Hari-hari ini, Facebook dan kawin sirri mengisi isu terpanas kita. Keduanya berbeda, tetapi memiliki hakekat sama. Keduanya memberi kita kemudahan, tetapi banyak orang yang menyalahgunakannya. Keduanya tiba-tiba seperti nasib sebuah pisau. Di tangan dokter, ia bisa menjadi alat operasi, tapi di tangan penjahat, ia menjadi senjata yang mengancam maut.


      Entah sudah menjadi kodrat manusia selalu saja ingin terjatuh ke lubang sasar. Contoh utama adalah soal fasilitas teknologi canggih, seperti internet dan peralatan digital. Alat-alat ini didesain untuk mempermudah dan memanjakan hidup manusia. Tetapi apa lacur, banyak dari anak-anak negeri kita yang menyalahgunakannya. Banyak orang memanfaatkan facebook untuk mencaci, mengancam, bahkan menjerat/menipu orang lain untuk diambil keuntungannya. Hal senada juga dengan teknologi canggih. Banyak orang yang merekam aib mereka lalu dipertontonkan ke publik. Benarkah mental kita belum siap untuk menjadi manusia berteknologi mutakhir? Sungguhkah kita ini sebenarnya masih bermental udik?



      Imbasnya pun pemerintah berencana turun tangan. Jika di Cina, diberlakukan hukuman berat bagi operator situr porno dan orang yang melaporkannya dapat hadiah besar, belum diketahui bagaimana kebijakan pemerintah kali ini. Yang jelas, banyak pihak menentangnya, karena ini mengingatkan pada zaman Orde Baru lalu. Segalanya disensor.
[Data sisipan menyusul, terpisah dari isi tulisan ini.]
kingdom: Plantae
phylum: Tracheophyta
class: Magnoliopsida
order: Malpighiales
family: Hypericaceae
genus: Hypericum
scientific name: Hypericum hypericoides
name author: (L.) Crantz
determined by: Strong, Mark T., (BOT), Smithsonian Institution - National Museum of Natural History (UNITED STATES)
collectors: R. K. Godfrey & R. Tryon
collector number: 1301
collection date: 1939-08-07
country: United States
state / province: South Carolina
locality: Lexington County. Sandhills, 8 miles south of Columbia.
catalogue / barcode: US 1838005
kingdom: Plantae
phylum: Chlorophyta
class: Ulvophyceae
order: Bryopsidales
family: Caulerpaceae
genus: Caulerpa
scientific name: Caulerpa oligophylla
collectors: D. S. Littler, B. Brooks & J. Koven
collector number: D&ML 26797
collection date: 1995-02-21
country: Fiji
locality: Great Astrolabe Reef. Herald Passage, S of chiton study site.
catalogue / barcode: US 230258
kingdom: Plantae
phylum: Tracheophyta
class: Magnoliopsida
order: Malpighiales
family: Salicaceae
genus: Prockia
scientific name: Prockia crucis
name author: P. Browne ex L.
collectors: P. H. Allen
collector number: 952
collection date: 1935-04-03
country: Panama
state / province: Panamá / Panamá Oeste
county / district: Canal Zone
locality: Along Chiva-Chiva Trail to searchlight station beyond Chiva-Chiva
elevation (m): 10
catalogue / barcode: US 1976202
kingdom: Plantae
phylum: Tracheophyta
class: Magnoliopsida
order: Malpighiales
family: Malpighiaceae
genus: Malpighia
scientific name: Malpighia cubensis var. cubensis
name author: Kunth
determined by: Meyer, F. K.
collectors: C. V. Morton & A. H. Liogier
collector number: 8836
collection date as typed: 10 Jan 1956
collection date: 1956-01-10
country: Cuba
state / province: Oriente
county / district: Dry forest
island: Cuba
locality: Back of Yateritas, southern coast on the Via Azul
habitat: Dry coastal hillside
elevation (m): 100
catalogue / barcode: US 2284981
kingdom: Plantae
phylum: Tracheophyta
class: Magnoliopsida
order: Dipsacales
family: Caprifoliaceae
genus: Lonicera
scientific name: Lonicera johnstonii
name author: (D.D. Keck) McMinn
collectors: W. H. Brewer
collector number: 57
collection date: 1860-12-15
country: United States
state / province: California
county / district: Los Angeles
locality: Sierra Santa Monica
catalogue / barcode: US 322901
Lalu adakah jalan terbaik untuk melindungi moral bangsa? Tentu saja ada. Dan tentu saja kita tidak bisa menolak kehadiran teknologi canggih itu di tengah-tengah kita. Semua harus terlibat dalam masalah ini, termasuk orang-orang tua di rumah untuk mendampingi anak-anaknya. Orang tua juga harus melek internet, bahkan harus berfesbuk-ria dengan sang anak.


      Isu kedua adalah soal nikah siri. Sebenarnya istilah ini salah kaprah. Nikah ya nikah, tak perlu ada rahasia. Namun, karena manusia memang berotak brilian untuk soal strategi menyiasati aturan, bahkan aturan Tuhan sekalipun, akhirnya muncul istilah nikah siri. Lacurnya, istilah yang digunakan untuk mempermudah jalan menikah bagi mereka yang takut mengeluarkan biaya banyak dan pesta ini, pun disalahgunakan. Akibatnya, kaum hawa dan anak-anak yang dihasilkan dari nikah ini tak berstatus hukum.


      Tak heran, pemerintah pun berencana melarang nikah siri. Banyak yang menolak, banyak pula yang menduga. Rencana pemerintah yang tertuang dalam RUU Peradilan Agama ini didukung oleh Ketua Mahkamah Konstitusi Mahfud MD. "Di Indonesia dilarang oleh UU untuk menjaga akibat buruk korban-korbannya. Menurut saya pelarangan itu tidak melanggar agama," kata Mahfud. "Saya setuju karena soal pernikahan fiqih dan fiqih adalah buatan manusia berdasarkan waktu dan tempatnya," imbuhnya.


      Menurut Mahfud, praktek nikah siri selama ini kebanyakan dijadikan para lelaki untuk melampiaskan hasrat seksual belaka. "Saya sangat setuju kalau pelaku pernikahan siri dipidana. Anak-anak terlantar, istri pertama tidak diakui. Istri hanya dijadikan pemuasan seksual," lanjut Mahfud.


      Ratna Sarumpaet, seniman dan pejuang hak asasi perempuan juga angkat bicara. Ratna Sarumpaet Dukung RUU Nikah Siri. Ia mendukung RUU tentang peradilan agama bidang perkawinan yang mengatur sanksi bagi nikah siri. Alasannya, demi melindungi hak perempuan dan anak. Ratna mendukung karena undang-undang tersebut memang harus dibuat untuk melindungi hak-hak perempuan dan anak-anak. "Banyak permasalahan yang ditimbulkan dalam perkawinan siri, salah satunya tidak jelasnya hak dan status perempuan baik dalam status perkawinan, HAM hidup dan waris," katanya.



      Dengan tegas menkum HAM Patrialis menjelaskan, atur nikah siri tak berarti negara campuri masalah agama.  Pernikahan diatur agar kehidupan masyarakat tidak kacau. "Kalau kehidupan bermasyarakat tidak diatur, masyarakat bisa kacau. Ya kalau mencampuri kehidupan beragama misalnya orang mengaji harus mengaji dari jam sekian sampai sekian, itu baru namanya ikut campur," katanya.


      Tulisan ini tak hendak memihak, tetapi mengembalikan pada fitrah kita masing-masing. Hal itu karena semuanya kembali kepada diri dan kesadaran kita masing-masing. Seyogyanya kita bisa adil, proporsional dan tidak mudah menyalahgunakan kemudahan untuk hal-hal yang menuruti nafsu dan kesenangan semata, yang merugikan pihak lain. Bukankah sebaik-baik manusia adalah yang bermanfaat bagi orang lain?